Records supplied start

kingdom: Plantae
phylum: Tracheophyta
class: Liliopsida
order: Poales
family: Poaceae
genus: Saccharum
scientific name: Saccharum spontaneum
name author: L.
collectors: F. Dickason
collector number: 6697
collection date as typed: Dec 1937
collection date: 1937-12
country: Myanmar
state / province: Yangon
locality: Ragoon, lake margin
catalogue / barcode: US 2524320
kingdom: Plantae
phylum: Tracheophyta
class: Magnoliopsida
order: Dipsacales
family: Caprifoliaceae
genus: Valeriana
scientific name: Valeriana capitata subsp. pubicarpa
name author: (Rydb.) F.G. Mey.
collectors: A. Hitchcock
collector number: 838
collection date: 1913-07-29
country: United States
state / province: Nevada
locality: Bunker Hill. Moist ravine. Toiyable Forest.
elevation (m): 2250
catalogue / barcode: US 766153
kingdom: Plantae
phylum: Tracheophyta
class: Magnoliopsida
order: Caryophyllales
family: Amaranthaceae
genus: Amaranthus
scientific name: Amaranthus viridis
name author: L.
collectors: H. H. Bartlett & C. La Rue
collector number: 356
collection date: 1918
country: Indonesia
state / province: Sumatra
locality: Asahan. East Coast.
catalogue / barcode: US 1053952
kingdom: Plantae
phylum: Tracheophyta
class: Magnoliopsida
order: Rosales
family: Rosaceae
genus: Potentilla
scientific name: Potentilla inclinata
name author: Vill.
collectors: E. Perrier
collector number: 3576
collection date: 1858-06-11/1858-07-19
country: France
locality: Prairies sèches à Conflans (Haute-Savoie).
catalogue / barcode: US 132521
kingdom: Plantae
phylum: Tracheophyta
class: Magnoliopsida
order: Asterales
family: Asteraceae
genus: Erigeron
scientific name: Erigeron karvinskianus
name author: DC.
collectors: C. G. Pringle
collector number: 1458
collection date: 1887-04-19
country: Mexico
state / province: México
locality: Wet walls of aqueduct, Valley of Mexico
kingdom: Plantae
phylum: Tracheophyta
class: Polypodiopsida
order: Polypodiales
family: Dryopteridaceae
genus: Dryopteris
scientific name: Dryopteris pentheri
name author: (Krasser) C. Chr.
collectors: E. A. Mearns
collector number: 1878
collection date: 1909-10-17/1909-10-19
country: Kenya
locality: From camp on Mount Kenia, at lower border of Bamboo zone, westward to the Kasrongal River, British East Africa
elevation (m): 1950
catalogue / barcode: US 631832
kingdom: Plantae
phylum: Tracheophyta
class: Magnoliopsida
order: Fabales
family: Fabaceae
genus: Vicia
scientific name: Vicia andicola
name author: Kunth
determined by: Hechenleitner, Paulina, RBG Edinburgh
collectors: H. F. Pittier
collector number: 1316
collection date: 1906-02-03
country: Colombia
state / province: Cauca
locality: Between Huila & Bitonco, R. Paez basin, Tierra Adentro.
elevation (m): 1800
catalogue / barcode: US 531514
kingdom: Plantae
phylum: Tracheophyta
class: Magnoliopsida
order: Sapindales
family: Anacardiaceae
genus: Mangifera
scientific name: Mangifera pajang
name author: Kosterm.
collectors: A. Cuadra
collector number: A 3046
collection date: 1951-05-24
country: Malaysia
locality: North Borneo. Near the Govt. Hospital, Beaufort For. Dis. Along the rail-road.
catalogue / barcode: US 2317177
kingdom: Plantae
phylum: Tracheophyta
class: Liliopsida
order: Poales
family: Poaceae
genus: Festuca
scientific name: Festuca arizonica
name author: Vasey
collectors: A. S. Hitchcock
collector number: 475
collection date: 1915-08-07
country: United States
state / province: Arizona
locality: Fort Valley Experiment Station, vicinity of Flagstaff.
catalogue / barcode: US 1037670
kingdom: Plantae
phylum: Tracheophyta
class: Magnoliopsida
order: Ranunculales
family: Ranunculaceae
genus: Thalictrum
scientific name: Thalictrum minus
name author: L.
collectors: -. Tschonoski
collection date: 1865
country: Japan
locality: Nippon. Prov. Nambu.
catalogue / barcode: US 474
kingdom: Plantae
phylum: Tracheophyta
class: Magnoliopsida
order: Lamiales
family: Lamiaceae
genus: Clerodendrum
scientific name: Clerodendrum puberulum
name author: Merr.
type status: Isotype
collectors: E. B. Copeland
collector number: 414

Records supplied end

### Work to do
Rewrite all of the data above as a numbered list, leaving out any blank lines.

### Output for this task
1. kingdom: Plantae
2. phylum: Tracheophyta
3. class: Liliopsida
4. order: Poales
5. family: Poaceae
6. genus: Saccharum
7. scientific name: Saccharum spontaneum
8. name author: L.
9. collectors: F. Dickason
10. collector number: 6697
11. collection date as typed: Dec 1937
12. collection date: 1937-12
13. country: Myanmar
14. state / province: Yangon
15. locality: Ragoon, lake margin
16. catalogue / barcode: US 2524320
17. kingdom: Plantae
18. phylum: Tracheophyta
19. class: Magnoliopsida
20. order: Dipsacales
21. family: Caprifoliaceae
22. genus: Valeriana
23. scientific name: Valeriana capitata subsp. pubicarpa
24. name author: (Rydb.) F.G. Mey.
25. collectors: A. Hitchcock
26. collector number: 838
27. collection date: 1913-07-29
28. country: United States
29. state / province: Nevada
30. locality: Bunker Hill. Moist ravine. Toiyable Forest.
31. elevation (m): 2250
32. catalogue / barcode: US 766153
33. kingdom: Plantae
34. phylum: Tracheophyta
35. class: Magnoliopsida
36. order: Caryophyllales
37. family: Amaranthaceae
38. genus: Amaranthus
39. scientific name: Amaranthus viridis
40. name author: L.
41. collectors: H. H. Bartlett & C. La Rue
42. collector number: 356
43. collection date: 1918
44. country: Indonesia
45. state / province: Sumatra
46. locality: Asahan. East Coast.
47. catalogue / barcode: US 1053952
48. kingdom: Plantae
49. phylum: Tracheophyta
50. class: Magnoliopsida
51. order: Rosales
52. family: Rosaceae
53. genus: Potentilla
54. scientific name: Potentilla inclinata
55. name author: Vill.
56. collectors: E. Perrier
57. collector number: 3576
58. collection date: 1858-06-11/1858-07-19
59. country: France
60. locality: Prairies sèches à Conflans (Haute-Savoie).
61. catalogue / barcode: US 132521
62. kingdom: Plantae
63. phylum: Tracheophyta
64. class: Magnoliopsida
65. order: Asterales
66. family: Asteraceae
67. genus: Erigeron
68. scientific name: Erigeron karvinskianus
69. name author: DC.
70. collectors: C. G. Pringle
71. collector number: 1458
72. collection date: 1887-04-19
73. country: Mexico
74. state / province: México
75. locality: Wet walls of aqueduct, Valley of Mexico
76. kingdom: Plantae
77. phylum: Tracheophyta
78. class: Polypodiopsida
79. order: Polypodiales
80. family: Dryopteridaceae
81. genus: Dryopteris
82. scientific name: Dryopteris pentheri
83. name author: (Krasser) C. Chr.
84. collectors: E. A. Mearns
85. collector number: 1878
86. collection date: 1909-10-17/1909-10-19
87. country: Kenya
88. locality: From camp on Mount Kenia, at lower border of Bamboo zone, westward to the Kasrongal River, British East Africa
89. elevation (m): 1950
90. catalogue / barcode: US 631832
91. kingdom: Plantae
92. phylum: Tracheophyta
93. class: Magnoliopsida
94. order: Fabales
95. family: Fabaceae
96. genus: Vicia
97. scientific name: Vicia andicola
98. name author: Kunth
99. determined by: Hechenleitner, Paulina, RBG Edinburgh
100. collectors: H. F. Pittier
101. collector number: 1316
102. collection date: 1906-02-03
103. country: Colombia
104. state / province: Cauca
105. locality: Between Huila & Bitonco, R. Paez basin, Tierra Adentro.
106. elevation (m): 1800
107. catalogue / barcode: US 531514
108. kingdom: Plantae
109. phylum: Tracheophyta
110. class: Magnoliopsida
111. order: Sapindales
112. family: Anacardiaceae
113. genus: Mangifera
114. scientific name: Mangifera pajang
115. name author: Kosterm.
116. collectors: A. Cuadra
117. collector number: A 3046
118. collection date: 1951-05-24
119. country: Malaysia
120. locality: North Borneo. Near the Govt. Hospital, Beaufort For. Dis. Along the rail-road.
121. catalogue / barcode: US 2317177
122. kingdom: Plantae
123. phylum: Tracheophyta
124. class: Liliopsida
125. order: Poales
126. family: Poaceae
127. genus: Festuca
128. scientific name: Festuca arizonica
129. name author: Vasey
130. collectors: A. S. Hitchcock
131. collector number: 475
132. collection date: 1915-08-07
133. country: United States
134. state / province: Arizona
135. locality: Fort Valley Experiment Station, vicinity of Flagstaff.
136. catalogue / barcode: US 1037670
137. kingdom: Plantae
138. phylum: Tracheophyta
139. class: Magnoliopsida
140. order: Ranunculales
141. family: Ranunculaceae
142. genus: Thalictrum
143. scientific name: Thalictrum minus
144. name author: L.
145. collectors: -. Tschonoski
146. collection date: 1865
147. country: Japan
148. locality: Nippon. Prov. Nambu.
149. catalogue / barcode: US 474
150. kingdom: Plantae
151. phylum: Tracheophyta
152. class: Magnoliopsida
153. order: Lamiales
154. family: Lamiaceae
155. genus: Clerodendrum
156. scientific name: Clerodendrum puberulum
157. name author: Merr.
158. type status: Isotype
159. collectors: E. B. Copeland
160. collector number: 414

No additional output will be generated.